### [Zu erledigen]
• a. Kopiere aus dem Text über verbreitete Ängste wortgetreu den Abschnitt, der mit den Worten „Laut einer Umfrage“ beginnt und nach „vor engen Räumen.“ endet.
• b. Führe den Text über verbreitete Ängste im Anschluss an seinen letzten Satz weiter.

### [Vorgegebener Text]
====
Laut einer Umfrage sind die verbreitetsten Ängste der Österreicher, die Angst vor bestimmten Tieren, wie Spinnen, Schlangen oder Ungeziefer, gefolgt von Ängsten vor dem Zahnarzt und der Angst vor engen Räumen.


Das sind ganz allgemeine Ängste. Eine Studie, die etwas konkreter in unserer Corona Zeit in Deutschland nachgefragt hat, ist zum Ergebnis gekommen, dass sich viele Menschen heute davor fürchten, dass es wirtschaftlich bergab geht und sie sich ihren gewohnten Standard nicht mehr leisten können. Konkret fürchten sich die meisten Befragten vor Steuererhöhung bzw. Leistungskürzungen durch Corona, sowie steigende Lebenshaltungskosten. Meldungen darüber, dass sich der Gaspreis in den letzten Monaten vervielfacht hat und Mieten beständig über dem Durchschnitt steigen, tragen da nicht unbedingt zur Beruhigung der Lage bei.
====
### [Ausgangsdaten]

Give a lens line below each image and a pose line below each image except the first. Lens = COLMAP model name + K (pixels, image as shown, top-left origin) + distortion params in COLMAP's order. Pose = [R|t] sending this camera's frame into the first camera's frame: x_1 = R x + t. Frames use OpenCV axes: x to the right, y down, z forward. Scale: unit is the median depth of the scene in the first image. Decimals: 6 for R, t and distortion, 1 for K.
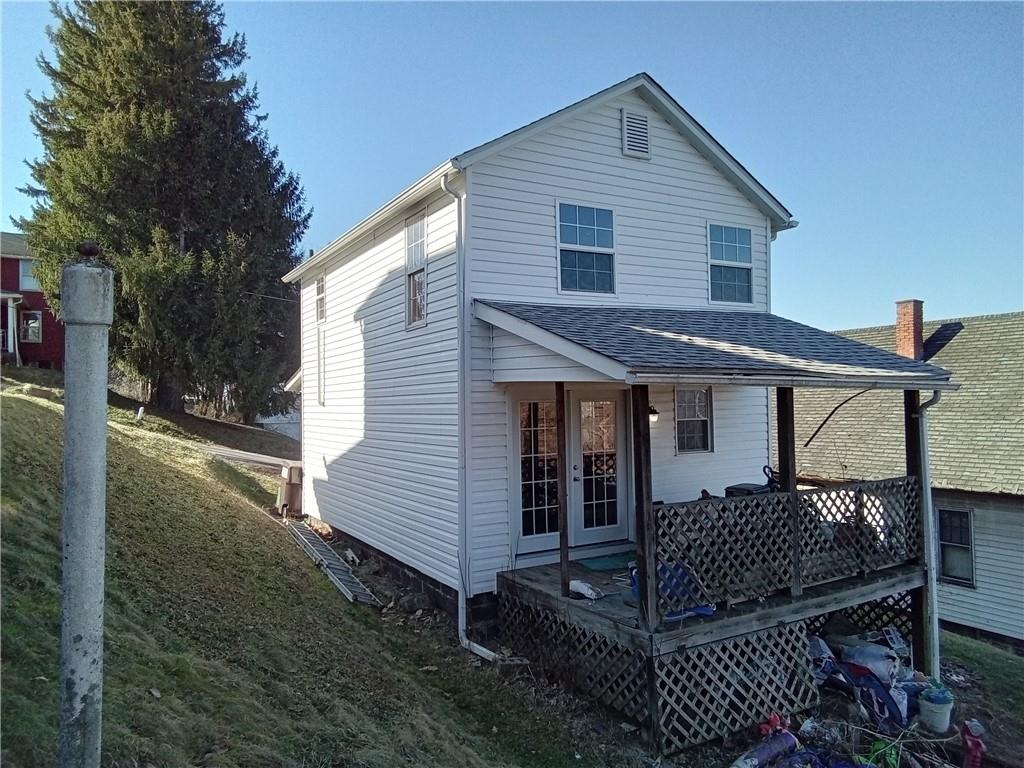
lens RADIAL K [[701.6, 0, 516.0], [0, 701.6, 370.0], [0, 0, 1]] dist [0.047165, -0.054359]
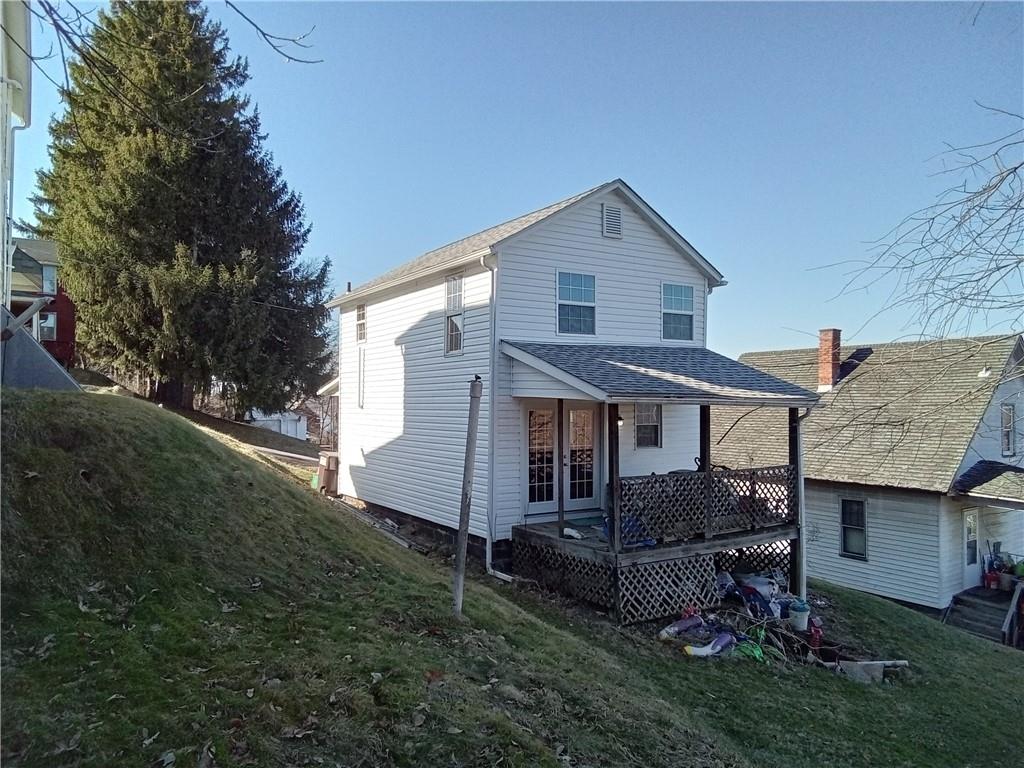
====
### [Lösungen je Aufgabe]
• a.
Laut einer Umfrage sind die verbreitetsten Ängste der Österreicher, die Angst vor bestimmten Tieren, wie Spinnen, Schlangen oder Ungeziefer, gefolgt von Ängsten vor dem Zahnarzt und der Angst vor engen Räumen.

• b.
Manche Ängste können ja durchaus lebenswichtige Reaktionen bei uns auslösen. Wenn wir einer konkreten Gefahr ins Auge sehen müssen steigt unser Puls, Adrenalin wird im Körper ausgeschüttet und wir können schnell vor der Gefahr fliehen. Gewisse Mechanismen hat Gott als Schutz bei Lebensgefahr eingebaut. Diese Mechanismen werden durch Überlebensängste ausgelöst. Man kann also sagen, dass diese Ängste durchaus positiv sind.


Aber in den meisten Fällen ist Angst etwas, das uns eher lähmt, so wie das berühmte Kaninchen vor der Schlange, oder einschränkt.

Gerade so wenig greifbare Szenarien, wie eine ungewisse, oder unabänderbare Zukunft, lösen in uns Ängste aus, die unserer Seele- und langfristig auch unserem Körper schaden. Solche Ängste sind wirklich zerstörerisch.


Nur: Ein Leben, das frei von angstmachenden Szenarien ist, gibt es nicht. Trotzdem müssen diese Szenarien nicht unbedingt dazu führen, dass mich die Angst lähmt, oder sogar krank macht.

Wie heißt es so schön: Nicht das was mir widerfährt prägt mich, sondern die Art, wie ich darauf reagiere!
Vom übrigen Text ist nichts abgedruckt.